Some people have been able to get rid of acne and other skin conditions by consistently following acne diets rich in lean protein, fresh vegetables and essential fatty acids.
There are some conflicting opinions about which food groups should be included or eliminated in acne diets, but for the most part, nutrition experts agree. Here are some basic guidelines when following acne diets as a way to get beautiful, clear skin.
Tip #1 - Protein
Choose 2 - 4 ounces of quality protein for each meal. Good choices include chicken, turkey, eggs, nuts, cold-water fish, and grass-fed meats.
Tip #2 - "Good" Fats
Everybody needs fat in their diet. Eating the right kinds of healthy fats will help regulate sebum (oil) production and contribute to healthy skin renewal. Try to get about two teaspoons of "good" fats per meal.
Acne diets include healthy fats such as: olives and olive oil, raw coconut, avocados, fatty fish, raw nuts, nut butters and ground flax seeds.
(Do not include peanuts or peanut butter, as these have an androgenic effect that can make acne worse).
Tip #3 - Vegetables
Get most of your carbohydrates from fresh vegetables.
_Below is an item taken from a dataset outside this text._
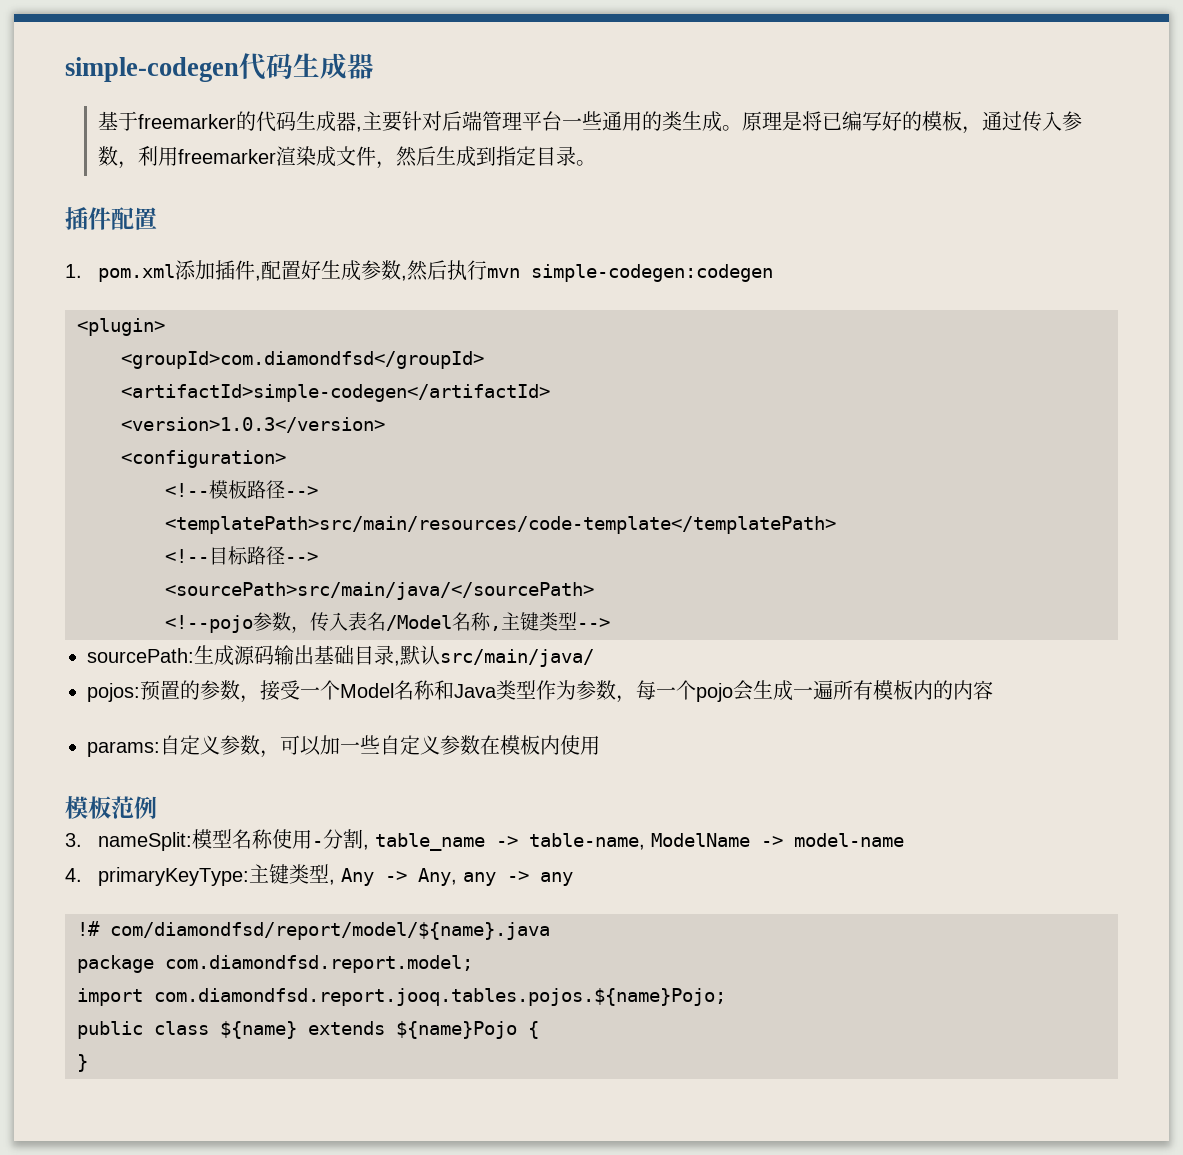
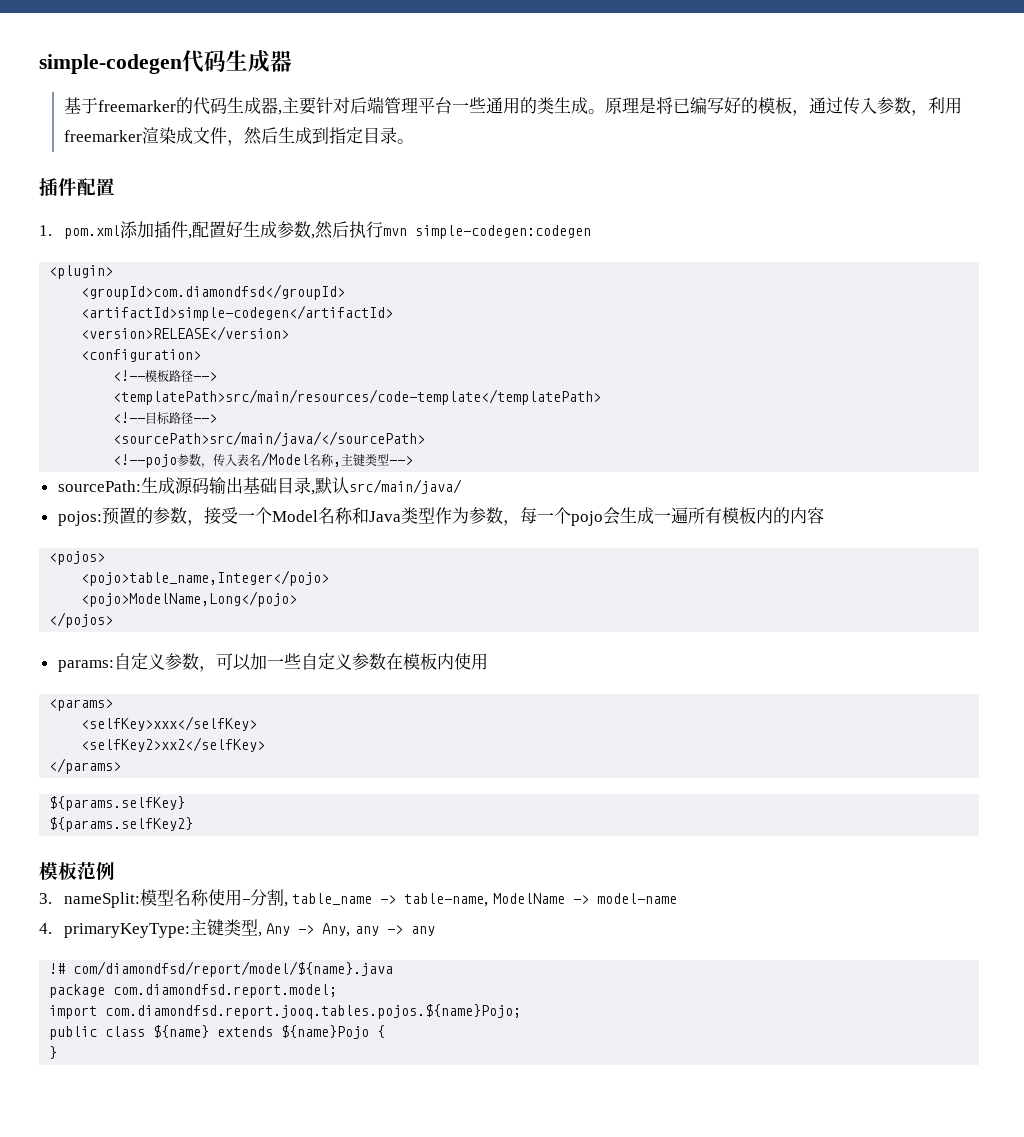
[121,417,385,433] <version>1.0.3</version> -> [81,326,290,341] <version>RELEASE</version>
(993, 690) none -> [49,551,106,565] [81,570,330,586] [81,591,298,607] [49,612,114,628] // <pojos> // <pojo>table_name,Integer</pojo> // <pojo>ModelName,Long</pojo> // </pojos>
(600, 745) none -> [49,699,114,711] [81,716,258,731] [81,737,266,752] [49,758,122,774] [49,796,186,811] [49,817,194,832] // <params> // <selfKey>xxx</selfKey> // <selfKey2>xx2</selfKey> // </params> // ${params.selfKey} // ${params.selfKey2}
You may also want to include squash and sweet potatoes occasionally.
Some acne diets allow small amounts of fruit, beans and legumes, brown rice, quinoa, and other whole grains. Other acne diets cut out grains and starchy carbohydrates completely.
Tip #4 - Foods To Avoid
Acne diets attempt to balance the digestive system, reduce spikes in blood sugar, and counteract internal inflammation.
Nutrition experts suggest you avoid the following: most dairy (including butter, milk, and aged cheeses), androgenic foods (such as peanuts, liver, and organ meats), fruit juices, salt, soy, vinegar, alcohol, flour and sugar (pasta, bread, muffins, cake, and cookies).
In my experience, dietary iodides are highly problematic for people with acne prone skin. Always check processed/packaged food products for high levels of iodides, and avoid these items whenever it's practical. Do not add salt to your food.
High levels of iodides can be found in seaweed, kelp, certain shellfish, sports bars, energy drinks, and most vitamin supplements.
Acne Diets Are NOT A Quick Fix
When you change the way you eat, you may notice a difference in your mood and your energy levels right away. However, changes in your skin may happen more gradually. You may not see the full effects of your efforts for up to six months.
Acne diets are a way of life -- a permanent lifestyle change -- not a quick fix. You must stay committed to this healthy way of eating or your acne will return.
For the best results, I recommend using the right skin care products in addition to trying natural acne cures and diets.